*PASSAGE*:
»»
Tag Archives: restaurant

Y’all got Dr. Pepper?

I always think it’s funny when people from Texas visit New York and try to order Dr. Pepper everywhere they go. This isn’t something that I picked up on right away. It’s only after years of working at restaurants in the city, thinking it really weird that every once in a while I’d get those out-of-towners who asked me for a Dr. Pepper, as if it was just the most natural thing in the world, giving me looks of confusion when I’d respond, “Sorry, we don’t have Dr. Pepper.”


Dr. Pepper exists up here, but it’s not like you’re ever going to find it outside of a grocery store or a Seven-Eleven. It’s just Coke, Diet Coke, and Sprite. I mean, don’t get me wrong, I’d love it if restaurants had more of a soda selection, but I don’t sit down at random restaurants and start asking for cream soda or something equally obscure.

You travel away from home, maybe you don’t know. I certainly don’t know. I worked at this touristy place for a few years and I was initially really confused when Southerners started asking me, “Ya’ll got sweet tea?” I’d be like, “Well, we have iced tea.” I didn’t know there was a difference. But I guess if you add sugar to iced tea, you call it sweet tea, and everybody just kind of expects it.
««
Write the next part of the piece above about out-of-towners ordering Dr. Pepper in New York restaurants, picking up after its last sentence.

[Items from a data source]
»»
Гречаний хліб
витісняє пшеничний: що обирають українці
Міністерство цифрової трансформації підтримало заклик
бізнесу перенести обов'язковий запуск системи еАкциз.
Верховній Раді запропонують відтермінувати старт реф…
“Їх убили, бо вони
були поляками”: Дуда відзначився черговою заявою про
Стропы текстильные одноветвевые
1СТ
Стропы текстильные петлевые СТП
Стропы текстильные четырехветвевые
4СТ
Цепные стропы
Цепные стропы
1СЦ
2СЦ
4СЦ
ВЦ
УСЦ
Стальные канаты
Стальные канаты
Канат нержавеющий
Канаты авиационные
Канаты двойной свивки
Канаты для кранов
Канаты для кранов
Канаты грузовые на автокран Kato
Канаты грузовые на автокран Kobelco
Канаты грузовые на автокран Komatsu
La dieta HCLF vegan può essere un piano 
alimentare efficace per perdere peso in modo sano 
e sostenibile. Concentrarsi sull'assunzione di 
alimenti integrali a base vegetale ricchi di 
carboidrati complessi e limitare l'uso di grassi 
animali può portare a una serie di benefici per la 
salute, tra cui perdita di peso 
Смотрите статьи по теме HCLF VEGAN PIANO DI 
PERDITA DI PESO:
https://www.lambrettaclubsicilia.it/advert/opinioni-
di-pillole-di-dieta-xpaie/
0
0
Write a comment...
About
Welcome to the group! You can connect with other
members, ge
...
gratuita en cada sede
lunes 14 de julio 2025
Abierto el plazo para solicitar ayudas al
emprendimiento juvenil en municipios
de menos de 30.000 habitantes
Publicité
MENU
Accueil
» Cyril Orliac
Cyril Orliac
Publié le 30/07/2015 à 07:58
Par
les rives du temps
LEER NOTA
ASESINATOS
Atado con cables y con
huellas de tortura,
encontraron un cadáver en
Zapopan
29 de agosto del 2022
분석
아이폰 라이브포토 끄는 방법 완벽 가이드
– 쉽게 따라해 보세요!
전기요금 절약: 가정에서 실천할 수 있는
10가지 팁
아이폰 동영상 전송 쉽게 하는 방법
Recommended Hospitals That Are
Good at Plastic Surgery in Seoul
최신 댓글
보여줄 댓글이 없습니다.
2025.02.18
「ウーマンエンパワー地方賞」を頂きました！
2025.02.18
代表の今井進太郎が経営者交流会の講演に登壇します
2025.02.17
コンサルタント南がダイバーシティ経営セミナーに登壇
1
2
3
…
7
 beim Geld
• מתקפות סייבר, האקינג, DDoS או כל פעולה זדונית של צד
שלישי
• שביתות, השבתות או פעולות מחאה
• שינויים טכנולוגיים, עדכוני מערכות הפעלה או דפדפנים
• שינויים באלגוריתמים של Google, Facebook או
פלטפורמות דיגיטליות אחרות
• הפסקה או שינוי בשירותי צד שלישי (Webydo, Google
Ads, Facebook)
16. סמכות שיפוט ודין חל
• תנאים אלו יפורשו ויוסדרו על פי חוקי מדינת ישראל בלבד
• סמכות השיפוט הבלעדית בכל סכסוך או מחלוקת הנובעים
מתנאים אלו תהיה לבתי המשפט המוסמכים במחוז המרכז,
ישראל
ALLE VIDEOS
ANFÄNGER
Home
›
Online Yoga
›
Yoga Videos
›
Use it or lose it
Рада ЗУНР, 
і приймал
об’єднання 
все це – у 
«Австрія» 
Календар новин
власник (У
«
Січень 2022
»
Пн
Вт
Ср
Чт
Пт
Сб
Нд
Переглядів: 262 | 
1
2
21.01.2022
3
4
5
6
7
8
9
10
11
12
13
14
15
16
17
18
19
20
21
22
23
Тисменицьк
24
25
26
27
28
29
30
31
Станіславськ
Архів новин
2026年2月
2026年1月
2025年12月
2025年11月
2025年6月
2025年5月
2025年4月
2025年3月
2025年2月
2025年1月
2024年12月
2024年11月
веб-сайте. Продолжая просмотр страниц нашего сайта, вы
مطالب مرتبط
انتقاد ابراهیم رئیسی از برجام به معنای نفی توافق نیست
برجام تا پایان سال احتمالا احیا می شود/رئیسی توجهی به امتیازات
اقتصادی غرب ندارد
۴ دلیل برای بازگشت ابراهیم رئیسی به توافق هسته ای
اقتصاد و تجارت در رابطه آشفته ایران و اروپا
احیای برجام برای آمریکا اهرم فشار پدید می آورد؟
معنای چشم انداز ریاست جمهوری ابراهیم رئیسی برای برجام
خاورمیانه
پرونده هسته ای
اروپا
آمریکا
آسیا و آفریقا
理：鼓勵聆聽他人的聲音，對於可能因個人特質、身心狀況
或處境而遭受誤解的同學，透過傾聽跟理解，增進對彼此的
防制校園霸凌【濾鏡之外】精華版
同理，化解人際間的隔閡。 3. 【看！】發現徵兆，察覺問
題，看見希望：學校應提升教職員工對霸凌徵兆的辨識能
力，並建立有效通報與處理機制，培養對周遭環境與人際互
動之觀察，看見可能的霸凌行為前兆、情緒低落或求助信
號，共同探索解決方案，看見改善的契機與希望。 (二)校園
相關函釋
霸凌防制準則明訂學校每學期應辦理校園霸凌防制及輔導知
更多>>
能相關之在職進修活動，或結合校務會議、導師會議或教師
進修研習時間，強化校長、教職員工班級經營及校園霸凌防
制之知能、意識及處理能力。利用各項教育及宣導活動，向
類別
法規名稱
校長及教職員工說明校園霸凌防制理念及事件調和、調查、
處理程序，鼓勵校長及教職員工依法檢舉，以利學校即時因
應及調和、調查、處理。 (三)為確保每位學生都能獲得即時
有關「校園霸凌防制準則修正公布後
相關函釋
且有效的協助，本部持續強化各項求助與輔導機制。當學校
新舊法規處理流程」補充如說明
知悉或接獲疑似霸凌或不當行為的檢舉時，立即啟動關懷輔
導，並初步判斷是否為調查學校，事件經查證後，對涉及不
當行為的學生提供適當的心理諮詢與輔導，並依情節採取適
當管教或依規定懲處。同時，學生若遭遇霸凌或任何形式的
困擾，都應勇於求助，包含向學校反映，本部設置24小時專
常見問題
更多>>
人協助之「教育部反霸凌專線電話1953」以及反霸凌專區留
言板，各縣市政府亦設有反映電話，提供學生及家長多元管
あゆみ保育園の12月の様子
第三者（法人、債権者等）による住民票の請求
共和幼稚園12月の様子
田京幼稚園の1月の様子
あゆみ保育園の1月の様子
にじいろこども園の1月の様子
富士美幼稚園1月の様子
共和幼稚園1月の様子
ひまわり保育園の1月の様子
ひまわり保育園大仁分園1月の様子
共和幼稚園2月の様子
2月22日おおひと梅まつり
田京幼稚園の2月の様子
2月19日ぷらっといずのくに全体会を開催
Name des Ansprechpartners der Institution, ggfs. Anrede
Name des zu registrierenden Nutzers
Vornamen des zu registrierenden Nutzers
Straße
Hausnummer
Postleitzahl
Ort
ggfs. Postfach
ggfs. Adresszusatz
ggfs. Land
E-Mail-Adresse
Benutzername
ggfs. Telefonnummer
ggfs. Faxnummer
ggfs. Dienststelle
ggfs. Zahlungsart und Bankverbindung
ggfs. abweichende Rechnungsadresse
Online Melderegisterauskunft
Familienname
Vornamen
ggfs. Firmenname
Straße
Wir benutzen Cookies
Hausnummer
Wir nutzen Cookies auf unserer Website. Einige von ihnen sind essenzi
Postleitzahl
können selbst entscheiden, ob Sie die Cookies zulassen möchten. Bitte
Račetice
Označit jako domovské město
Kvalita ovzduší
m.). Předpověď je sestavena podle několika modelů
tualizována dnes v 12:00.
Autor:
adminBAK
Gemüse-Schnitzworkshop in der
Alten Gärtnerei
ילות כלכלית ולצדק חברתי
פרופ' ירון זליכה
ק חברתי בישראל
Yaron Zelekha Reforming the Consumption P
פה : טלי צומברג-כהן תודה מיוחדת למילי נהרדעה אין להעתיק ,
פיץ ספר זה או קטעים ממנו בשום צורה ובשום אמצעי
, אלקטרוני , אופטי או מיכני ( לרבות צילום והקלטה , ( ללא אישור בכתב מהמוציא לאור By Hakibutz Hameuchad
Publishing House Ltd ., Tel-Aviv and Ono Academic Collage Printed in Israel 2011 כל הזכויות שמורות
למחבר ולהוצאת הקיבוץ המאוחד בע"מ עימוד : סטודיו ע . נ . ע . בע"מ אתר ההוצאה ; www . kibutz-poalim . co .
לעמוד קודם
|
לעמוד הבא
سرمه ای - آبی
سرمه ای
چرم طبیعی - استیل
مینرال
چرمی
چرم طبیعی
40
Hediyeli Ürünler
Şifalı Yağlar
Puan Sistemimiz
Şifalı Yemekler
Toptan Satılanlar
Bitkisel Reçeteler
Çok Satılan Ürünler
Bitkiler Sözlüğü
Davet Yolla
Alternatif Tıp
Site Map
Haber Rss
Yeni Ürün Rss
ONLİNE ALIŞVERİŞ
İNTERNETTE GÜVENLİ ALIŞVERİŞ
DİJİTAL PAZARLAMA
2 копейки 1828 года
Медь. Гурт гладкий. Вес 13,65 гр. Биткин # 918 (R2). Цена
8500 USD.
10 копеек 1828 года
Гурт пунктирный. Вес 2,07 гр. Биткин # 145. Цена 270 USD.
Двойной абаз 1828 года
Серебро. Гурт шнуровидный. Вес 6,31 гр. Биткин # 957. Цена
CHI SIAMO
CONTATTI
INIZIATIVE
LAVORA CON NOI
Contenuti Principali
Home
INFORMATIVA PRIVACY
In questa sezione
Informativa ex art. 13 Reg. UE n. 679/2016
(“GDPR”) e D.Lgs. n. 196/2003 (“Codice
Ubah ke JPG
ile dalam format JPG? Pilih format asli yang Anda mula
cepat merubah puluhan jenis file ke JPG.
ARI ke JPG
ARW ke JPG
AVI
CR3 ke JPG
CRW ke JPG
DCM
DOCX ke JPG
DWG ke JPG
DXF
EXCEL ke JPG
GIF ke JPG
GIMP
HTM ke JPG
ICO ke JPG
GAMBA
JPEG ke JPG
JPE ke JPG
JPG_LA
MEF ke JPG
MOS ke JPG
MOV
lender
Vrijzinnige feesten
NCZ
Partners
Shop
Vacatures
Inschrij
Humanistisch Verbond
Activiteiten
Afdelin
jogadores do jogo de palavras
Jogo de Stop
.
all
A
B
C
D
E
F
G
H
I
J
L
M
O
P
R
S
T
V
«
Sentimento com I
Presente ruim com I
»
««
*RESPONSE*:
Whatever, it’s all just funny regional differences. But again, it wasn’t until I actually met some Texans that I eventually figured out that it’s a Texas thing, Dr. Pepper, that apparently this stuff is more popular than Coke is in the rest of the country. Which is crazy, to think that there’s an alternate reality out there, where everybody speaks the same language, right, but Coke isn’t number one, Dr. Pepper is.

I like Dr. Pepper. I can’t tell you exactly what it tastes like, but then again, I can’t really tell you what Coke tastes like either. But they definitely taste different. Maybe I’d like it if we switched to Dr. Pepper. Coke is great and everything, but I don’t know, I feel like a lifetime of cola has sort of dampened my ability to appreciate it anymore. It doesn’t taste like anything anymore, not really, it’s just sweet.

One time recently I had this couple sit down at one of my tables at the restaurant. The guy had this big beard and when I asked him what he wanted to drink, he asked for a Dr. Pepper is that Texas drawl. And I smiled and I said, “Sorry pardner, you’re not in Texas anymore.” And he kind of just looked at me, and his girlfriend or wife or whatever just said, “That’s OK, he’ll have a Coke.”

And it sucked, because I wasn’t trying to be a dick or anything, I was just trying to be friendly. Like friendly funny. Like yeah, I’m making fun of you a little bit, but it’s all good-natured, nothing to get upset over. That’s what I was going for anyway, but I don’t know, every once in a while I’ll play it back in my head. Was I coming across as a jerk? Was it my intonation? Was it the whole “pardner” thing?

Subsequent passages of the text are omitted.